Figur sentral dalam pelayanan perawatan kesehatan adalah pasien. Pasien yang datang ke
rumah sakit atau fasilitas pelayanan kesehatan dengan masalah kesehatan juga datang sebagai
individu, anggota keluarga atau anggota dari komunitas. Tergantung pada masalahnya, keadaan
yang berhubungan, dan pengalaman masa lalu, kebutuhan pasien akan beragam.
4. Bentuk-Bentuk Interaksi
Dalam setiap interaksi senantiasa di dalamnya mengimplikasikan adanya komunikasi
antarpribadi, begitu juga sebaliknya setiap komunikasi antarpribadi senantiasa mengandung
interaksi di dalamnya.Sulit untuk memisahkan antara keduanya.Atas dasar tersebut, maka Shaw
mengumukan bentuk-bentuk interaksi sebagai berikut.

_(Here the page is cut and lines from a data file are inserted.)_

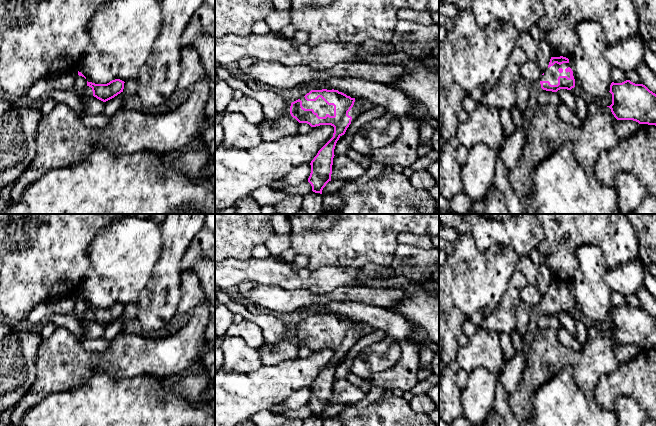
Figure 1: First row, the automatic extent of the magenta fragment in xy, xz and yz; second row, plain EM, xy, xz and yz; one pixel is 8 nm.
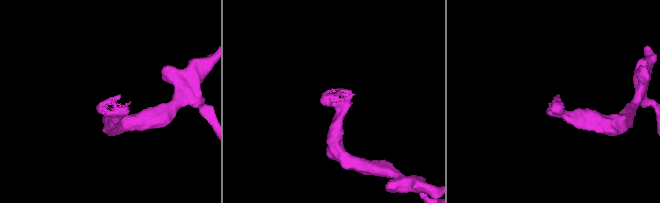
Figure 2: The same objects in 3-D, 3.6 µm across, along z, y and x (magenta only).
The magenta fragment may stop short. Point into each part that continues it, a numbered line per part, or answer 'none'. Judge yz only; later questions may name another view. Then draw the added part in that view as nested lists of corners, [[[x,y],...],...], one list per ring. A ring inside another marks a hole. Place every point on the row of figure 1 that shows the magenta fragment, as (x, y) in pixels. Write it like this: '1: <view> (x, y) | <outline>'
1: yz (551, 74) | [[[555,63],[543,72],[544,74],[540,77],[539,81],[549,81],[551,85],[557,85],[559,76],[567,76],[570,78],[570,72],[565,71],[568,67],[570,67],[569,63],[563,63],[561,65]]]

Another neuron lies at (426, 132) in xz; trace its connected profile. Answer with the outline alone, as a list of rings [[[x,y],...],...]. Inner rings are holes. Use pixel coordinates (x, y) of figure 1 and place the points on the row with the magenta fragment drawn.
[[[422,122],[420,126],[420,132],[419,132],[419,143],[426,143],[430,142],[431,138],[434,134],[434,127],[431,125]]]

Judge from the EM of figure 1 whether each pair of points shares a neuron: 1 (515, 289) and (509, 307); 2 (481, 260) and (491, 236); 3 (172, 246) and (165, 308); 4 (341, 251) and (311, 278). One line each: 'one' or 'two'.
1: one
2: two
3: one
4: two

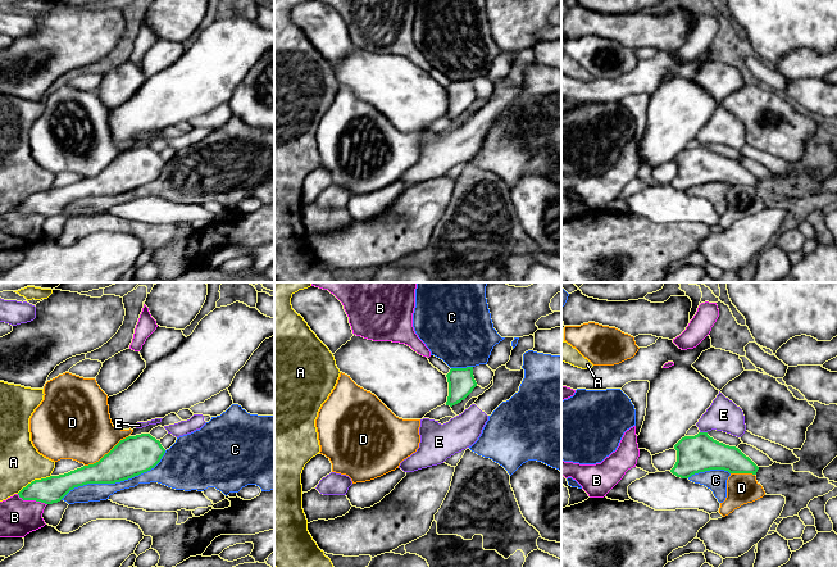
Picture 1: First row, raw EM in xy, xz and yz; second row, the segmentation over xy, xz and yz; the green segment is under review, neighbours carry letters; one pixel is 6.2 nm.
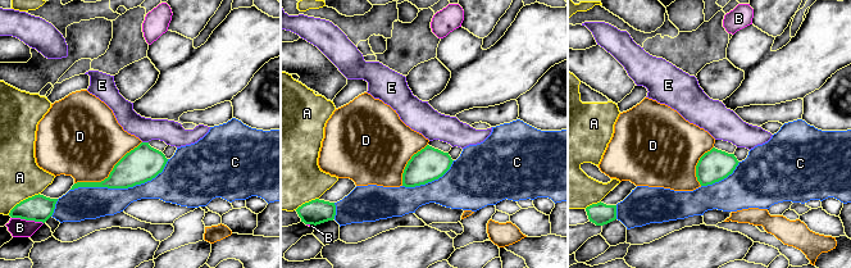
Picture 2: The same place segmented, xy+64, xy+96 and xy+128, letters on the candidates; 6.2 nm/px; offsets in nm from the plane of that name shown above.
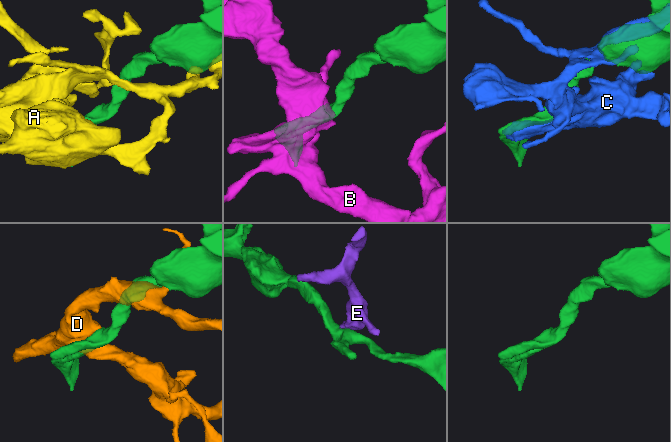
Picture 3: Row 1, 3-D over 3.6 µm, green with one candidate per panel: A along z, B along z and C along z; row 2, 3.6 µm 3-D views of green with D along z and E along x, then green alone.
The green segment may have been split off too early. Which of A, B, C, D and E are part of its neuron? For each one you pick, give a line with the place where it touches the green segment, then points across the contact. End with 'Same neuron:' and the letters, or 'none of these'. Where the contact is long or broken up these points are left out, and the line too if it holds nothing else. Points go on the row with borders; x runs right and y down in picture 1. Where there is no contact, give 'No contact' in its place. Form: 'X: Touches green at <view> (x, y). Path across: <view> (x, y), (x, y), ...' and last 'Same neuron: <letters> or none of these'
Same neuron: none of these

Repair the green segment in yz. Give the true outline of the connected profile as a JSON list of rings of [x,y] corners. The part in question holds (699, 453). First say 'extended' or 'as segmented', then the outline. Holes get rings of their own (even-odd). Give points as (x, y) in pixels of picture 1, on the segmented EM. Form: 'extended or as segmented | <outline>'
as segmented | [[[708,432],[684,436],[674,445],[674,449],[677,462],[670,472],[681,478],[710,470],[752,475],[756,475],[759,470],[738,448],[714,440]]]

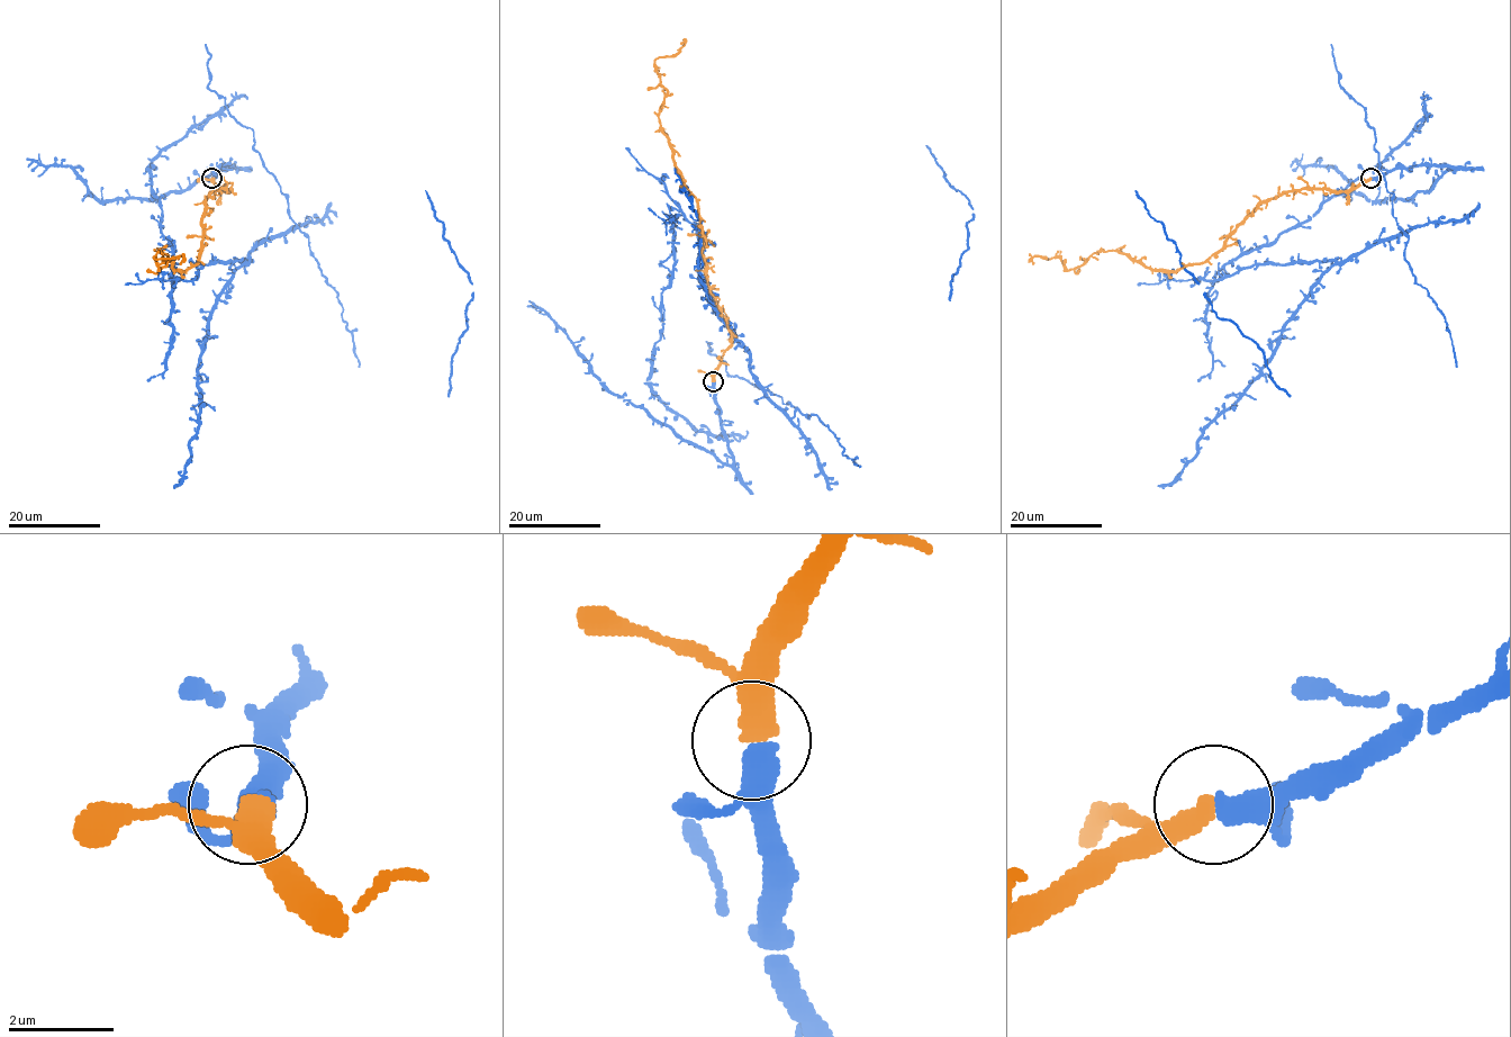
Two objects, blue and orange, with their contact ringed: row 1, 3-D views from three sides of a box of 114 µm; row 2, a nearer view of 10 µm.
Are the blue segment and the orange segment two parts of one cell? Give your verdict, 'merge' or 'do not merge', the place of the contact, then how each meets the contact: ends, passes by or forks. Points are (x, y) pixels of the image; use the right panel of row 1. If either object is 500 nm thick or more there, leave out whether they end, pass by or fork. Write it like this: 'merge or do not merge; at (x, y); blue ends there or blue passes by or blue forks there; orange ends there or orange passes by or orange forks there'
merge; at (1371, 178)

1) Interaksi verbal merupakan salah satu bentuk interaksi yang terjadi apabila dua orang atau
lebih melakukan kontak satu sama lain dengan menggunakan alat-alat artikulasi. Proses
tersebut terjadi dalam bentuk percakapan satu sama lain.
2) Interaksi fisik ialah salah satu bentuk interaksi yang terjadi jika ada dua orang atau lebih
melakukan kontak dengan menggunakan bahasa-bahasa tubuh. Contoh interaksi ini : posisi
tubuh, ekspresi wajah, gerak-gerik tubuh dan kontak mata.
3) Interaksi emosional adalah salah satu bentuk interaksi yang terjadi jika individu melakukan
kontak satu sama lain dengan melakukan curahan perasaan. Contoh interaksi ini :
mengeluarkan air mata sebagai tanda sedang bersedih, haru atau bahkan terlalu bahagia.
Selain tiga macam interaksi di atas, Nicholas membedakan bentuk-bentuk interaksi berdasarkan
banyaknya individu yang terlibat dalam proses tersebut serta pola interaksi yang terjadi. Bentukbentuk interaksi tersebut yaitu interaksi dyadic dan interaksi tryadic.
1) Interaksi dyadic merupakan salah satu bentuk interaksi yang terjadi jika ada dua orang yang
terlibat di dalamnya atau lebih dari dua orang tetapi arah interaksinya hanya terjadi dua arah.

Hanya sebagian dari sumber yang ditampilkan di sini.